Well, Hong Kong proved a disappointment. At least as far as my visa situation is concerned. I left Hong Kong last night, having failed to secure a 60-day tourist visa. This does not mean that my application was rejected; it means that the office could not give me an answer in a timely fashion, and I chose to return to Taiwan.
The best I could get out of the office was that "no reply" had been received from immigration in Taipei regarding my application. Apparently, the fact that I had applied and been turned down in New York raised red flags. Who knows how this will sort itself out?
Tuesday, on what is supposed to be my day off, I am going in to my school's head office in Taipei to talk to the two principals of Shane, Mark and Dave. I had several telephone conversations back and forth with Dave yesterday from Hong Kong; the only light he could shed on the situation was that he had never seen a case like mine, not in 11 years in the field. "Everybody" gets a visa, I'm told; sometimes not for the full 60 days, but at least more than a 30-day landing visa.
I will make clear at this meeting that I am unwilling to pay any more money for visa applications. I have already shelled out over $200 just in application fees, not to mention the costs of my plane ticket to Hong Kong and two nights in a hostel. I have done everything that is ordinarily required to obtain a visa. I will also make clear that I refuse to apply for anything other than a real residency visa going forward. Eve and Ruby still do not have their operating license, which prevented my applying for a proper residency visa this time around; if they don't have it by December, when I am supposed to go back for another visa run, I will request my wages, compensation for my flight in, and a plane ticket home. I am no longer willing to persist in lying to the Taiwanese government over something that is neither immoral nor illegal in Taiwan--teaching English.
Anyway...Ruby called my cell phone at 10:30 this morning to see what had happened and to find out where I was. I had e-mailed Eve last night that I was coming home, but either she didn't get the e-mail or she failed to communicate with Ruby. I got a little testy with her, as I had just gotten in at 1:00 that morning and was still very tired. She proceeded to ask a bunch of questions about why my application had failed again--questions to which I have no answer--and made a point of telling me to come in early Monday as I have a new class.

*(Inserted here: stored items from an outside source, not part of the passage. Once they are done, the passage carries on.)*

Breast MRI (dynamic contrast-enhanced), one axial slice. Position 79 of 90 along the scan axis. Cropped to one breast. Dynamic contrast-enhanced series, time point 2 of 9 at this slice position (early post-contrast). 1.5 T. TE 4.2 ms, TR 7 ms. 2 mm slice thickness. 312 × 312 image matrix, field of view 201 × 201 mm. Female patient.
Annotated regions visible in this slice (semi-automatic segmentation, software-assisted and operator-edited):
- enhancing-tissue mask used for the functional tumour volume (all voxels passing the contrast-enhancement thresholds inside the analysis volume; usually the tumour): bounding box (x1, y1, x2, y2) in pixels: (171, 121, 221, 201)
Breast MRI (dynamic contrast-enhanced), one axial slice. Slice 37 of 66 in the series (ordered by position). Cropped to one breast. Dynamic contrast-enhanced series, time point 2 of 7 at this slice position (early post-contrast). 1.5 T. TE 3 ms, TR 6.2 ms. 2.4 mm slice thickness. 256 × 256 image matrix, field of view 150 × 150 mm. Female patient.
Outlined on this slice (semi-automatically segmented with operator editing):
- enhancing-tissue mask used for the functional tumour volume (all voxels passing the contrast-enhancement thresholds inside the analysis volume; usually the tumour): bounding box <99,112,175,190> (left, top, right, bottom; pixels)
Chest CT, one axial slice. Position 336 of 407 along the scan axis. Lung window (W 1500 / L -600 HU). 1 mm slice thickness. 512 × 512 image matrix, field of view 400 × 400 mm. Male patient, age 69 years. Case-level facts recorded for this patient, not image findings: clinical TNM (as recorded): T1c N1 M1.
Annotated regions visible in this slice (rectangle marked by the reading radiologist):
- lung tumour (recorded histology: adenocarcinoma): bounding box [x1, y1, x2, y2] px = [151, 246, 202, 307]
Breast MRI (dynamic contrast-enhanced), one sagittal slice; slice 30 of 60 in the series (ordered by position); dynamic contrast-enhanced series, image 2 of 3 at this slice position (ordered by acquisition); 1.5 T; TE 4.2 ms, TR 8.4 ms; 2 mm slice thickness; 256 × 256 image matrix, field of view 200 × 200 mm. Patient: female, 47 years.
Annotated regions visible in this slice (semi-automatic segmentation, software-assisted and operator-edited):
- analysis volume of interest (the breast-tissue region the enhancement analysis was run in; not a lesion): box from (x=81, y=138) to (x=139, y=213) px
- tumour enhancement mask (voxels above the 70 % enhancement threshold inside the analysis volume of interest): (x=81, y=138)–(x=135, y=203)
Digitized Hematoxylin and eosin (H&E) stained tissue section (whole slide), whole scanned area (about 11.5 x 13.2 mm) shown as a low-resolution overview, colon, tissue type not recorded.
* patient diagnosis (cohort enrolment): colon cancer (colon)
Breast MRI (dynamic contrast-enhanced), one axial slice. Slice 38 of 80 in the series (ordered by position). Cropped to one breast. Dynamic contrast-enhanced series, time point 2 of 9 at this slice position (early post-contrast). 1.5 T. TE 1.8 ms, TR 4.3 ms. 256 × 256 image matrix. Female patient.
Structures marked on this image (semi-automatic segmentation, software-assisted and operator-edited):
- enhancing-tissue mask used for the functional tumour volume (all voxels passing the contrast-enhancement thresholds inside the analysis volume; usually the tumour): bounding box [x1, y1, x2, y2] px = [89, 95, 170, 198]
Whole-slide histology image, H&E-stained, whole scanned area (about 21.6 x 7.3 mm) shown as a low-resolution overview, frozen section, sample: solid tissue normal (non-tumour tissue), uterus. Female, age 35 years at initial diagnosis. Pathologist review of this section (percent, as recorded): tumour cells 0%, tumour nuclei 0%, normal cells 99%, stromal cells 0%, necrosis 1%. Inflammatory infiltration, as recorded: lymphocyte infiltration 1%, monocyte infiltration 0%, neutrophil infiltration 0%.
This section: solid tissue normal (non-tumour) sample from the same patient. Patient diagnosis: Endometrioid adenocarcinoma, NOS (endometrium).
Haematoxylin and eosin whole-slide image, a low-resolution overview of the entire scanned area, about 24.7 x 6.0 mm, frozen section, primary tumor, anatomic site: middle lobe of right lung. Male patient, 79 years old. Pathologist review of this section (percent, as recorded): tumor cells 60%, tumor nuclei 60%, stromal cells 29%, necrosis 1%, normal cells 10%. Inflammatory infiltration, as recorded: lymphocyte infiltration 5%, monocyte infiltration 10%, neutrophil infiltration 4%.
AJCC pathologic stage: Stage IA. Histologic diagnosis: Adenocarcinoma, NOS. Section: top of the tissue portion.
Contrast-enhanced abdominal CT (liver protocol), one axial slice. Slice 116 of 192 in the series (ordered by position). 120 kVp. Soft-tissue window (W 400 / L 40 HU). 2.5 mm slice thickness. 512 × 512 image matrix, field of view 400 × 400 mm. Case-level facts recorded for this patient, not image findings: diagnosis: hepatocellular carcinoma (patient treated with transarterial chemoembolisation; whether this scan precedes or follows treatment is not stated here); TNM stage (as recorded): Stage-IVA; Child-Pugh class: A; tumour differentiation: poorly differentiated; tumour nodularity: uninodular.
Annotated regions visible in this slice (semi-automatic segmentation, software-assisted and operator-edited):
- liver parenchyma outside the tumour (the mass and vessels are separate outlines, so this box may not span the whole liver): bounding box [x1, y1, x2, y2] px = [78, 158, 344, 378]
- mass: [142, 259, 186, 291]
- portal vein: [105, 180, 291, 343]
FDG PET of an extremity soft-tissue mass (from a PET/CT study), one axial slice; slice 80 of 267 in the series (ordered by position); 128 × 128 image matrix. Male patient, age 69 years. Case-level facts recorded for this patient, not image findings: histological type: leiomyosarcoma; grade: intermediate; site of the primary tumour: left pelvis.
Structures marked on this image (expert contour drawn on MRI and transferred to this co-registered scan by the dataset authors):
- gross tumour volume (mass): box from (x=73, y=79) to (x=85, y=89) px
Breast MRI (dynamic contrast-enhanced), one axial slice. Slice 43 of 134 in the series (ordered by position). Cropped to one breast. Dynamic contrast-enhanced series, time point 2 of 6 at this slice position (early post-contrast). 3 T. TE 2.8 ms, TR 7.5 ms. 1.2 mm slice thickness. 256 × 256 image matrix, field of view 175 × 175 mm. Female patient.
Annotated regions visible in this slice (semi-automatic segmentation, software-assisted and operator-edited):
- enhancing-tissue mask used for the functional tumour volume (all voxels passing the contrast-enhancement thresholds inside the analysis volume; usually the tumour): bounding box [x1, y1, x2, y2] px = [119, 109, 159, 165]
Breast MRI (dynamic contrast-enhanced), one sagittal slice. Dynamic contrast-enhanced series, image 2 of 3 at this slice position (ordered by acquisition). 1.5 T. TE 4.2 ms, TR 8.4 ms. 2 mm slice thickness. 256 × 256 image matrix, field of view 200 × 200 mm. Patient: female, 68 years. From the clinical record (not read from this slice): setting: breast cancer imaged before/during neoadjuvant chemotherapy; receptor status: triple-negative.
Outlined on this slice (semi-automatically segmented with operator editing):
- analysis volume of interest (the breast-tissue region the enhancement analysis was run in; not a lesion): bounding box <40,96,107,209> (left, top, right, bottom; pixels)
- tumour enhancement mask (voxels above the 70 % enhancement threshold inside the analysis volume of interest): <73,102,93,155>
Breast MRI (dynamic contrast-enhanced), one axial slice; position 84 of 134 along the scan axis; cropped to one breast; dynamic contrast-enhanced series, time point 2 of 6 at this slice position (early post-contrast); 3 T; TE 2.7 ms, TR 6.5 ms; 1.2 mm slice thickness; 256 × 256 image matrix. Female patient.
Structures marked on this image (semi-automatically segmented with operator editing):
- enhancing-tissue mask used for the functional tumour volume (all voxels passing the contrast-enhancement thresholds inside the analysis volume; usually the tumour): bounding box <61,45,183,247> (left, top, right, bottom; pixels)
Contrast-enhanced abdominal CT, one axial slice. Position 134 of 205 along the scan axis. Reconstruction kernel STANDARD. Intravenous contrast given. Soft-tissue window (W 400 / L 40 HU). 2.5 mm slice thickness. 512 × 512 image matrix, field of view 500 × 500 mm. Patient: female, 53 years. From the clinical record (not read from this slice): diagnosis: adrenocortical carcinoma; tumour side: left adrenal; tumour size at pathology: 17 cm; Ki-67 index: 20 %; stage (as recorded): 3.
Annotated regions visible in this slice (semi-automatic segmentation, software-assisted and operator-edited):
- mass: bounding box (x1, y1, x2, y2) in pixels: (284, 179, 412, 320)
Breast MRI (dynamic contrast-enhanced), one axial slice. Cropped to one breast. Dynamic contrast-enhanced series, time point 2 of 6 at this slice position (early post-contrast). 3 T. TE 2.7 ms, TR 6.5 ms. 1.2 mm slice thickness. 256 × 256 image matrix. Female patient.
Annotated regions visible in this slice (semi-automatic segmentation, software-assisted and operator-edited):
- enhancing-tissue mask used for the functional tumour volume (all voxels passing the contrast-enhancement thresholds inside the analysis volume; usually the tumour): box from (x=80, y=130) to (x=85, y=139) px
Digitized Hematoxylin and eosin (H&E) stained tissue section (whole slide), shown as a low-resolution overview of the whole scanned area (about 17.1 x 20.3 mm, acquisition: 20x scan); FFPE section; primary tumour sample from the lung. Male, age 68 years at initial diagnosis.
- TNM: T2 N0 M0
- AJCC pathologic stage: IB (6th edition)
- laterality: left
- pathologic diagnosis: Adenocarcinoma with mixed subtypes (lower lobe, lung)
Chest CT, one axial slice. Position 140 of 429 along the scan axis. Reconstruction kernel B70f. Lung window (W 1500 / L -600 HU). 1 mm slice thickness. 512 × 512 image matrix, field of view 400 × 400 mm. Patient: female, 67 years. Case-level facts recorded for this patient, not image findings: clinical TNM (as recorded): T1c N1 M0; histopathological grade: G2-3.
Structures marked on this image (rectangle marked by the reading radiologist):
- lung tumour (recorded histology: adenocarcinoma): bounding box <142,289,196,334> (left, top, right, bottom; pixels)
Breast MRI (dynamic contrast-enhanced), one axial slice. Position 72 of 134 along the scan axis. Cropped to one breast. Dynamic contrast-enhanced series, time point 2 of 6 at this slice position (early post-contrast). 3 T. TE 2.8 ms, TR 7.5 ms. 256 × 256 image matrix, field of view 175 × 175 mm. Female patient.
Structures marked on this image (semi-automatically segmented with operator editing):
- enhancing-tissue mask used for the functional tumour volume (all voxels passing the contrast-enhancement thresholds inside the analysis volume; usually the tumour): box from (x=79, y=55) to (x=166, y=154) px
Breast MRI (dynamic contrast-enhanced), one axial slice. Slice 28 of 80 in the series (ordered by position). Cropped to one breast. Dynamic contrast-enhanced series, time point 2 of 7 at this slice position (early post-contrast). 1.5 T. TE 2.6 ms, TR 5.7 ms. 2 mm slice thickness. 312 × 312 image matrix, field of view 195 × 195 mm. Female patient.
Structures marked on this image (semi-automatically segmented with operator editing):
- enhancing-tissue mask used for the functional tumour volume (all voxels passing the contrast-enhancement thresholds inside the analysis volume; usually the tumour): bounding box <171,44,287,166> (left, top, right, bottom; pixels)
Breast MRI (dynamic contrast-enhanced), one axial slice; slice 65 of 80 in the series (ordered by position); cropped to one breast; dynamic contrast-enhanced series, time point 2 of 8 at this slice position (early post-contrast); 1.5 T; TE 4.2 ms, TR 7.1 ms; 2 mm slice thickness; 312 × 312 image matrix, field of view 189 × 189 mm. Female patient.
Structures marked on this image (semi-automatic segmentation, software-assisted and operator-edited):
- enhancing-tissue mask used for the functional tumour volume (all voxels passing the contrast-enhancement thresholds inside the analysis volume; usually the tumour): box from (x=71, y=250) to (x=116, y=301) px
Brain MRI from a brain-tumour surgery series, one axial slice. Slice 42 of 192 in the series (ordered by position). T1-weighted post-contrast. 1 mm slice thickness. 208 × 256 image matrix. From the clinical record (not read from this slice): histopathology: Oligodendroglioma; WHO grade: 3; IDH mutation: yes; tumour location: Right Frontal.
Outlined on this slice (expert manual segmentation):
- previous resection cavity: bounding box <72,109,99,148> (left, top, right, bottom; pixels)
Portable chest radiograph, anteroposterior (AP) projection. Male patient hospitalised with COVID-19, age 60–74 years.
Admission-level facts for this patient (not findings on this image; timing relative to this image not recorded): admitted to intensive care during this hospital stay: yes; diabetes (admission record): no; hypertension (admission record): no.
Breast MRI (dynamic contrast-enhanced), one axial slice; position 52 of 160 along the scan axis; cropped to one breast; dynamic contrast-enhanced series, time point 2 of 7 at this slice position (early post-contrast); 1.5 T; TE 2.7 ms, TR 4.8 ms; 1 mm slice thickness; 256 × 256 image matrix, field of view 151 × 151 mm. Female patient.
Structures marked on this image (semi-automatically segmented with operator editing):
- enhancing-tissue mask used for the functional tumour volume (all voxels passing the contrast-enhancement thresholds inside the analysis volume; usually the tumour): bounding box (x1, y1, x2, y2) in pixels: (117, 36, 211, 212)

This is just so typical of Ruby. She just jumps all over me all the time. The day I landed in the country, having just been on airplanes for over 20 hours, she "couldn't wait" for me to meet Eve. The afternoon I returned from training in Taipei, very bedraggled and disoriented from having gotten a little lost in Taipei Main Station coming home, I stopped by the school, only to have her tell me she absolutely needed my CELTA certificate (which I had already told her three times had not been issued to me) that minute. It could have waited until Monday. Calling me about my schedule could have waited another day, until I'd had time to collect myself.
Homesickness is starting to set in. I'm starting to realize how many ESL programs there are in the States that I could get into. I could get into this field back home and not have to worry about visa applications and my legal right to be where I am.
Ah well...enough grousing. Time for a more positive post on Hong Kong.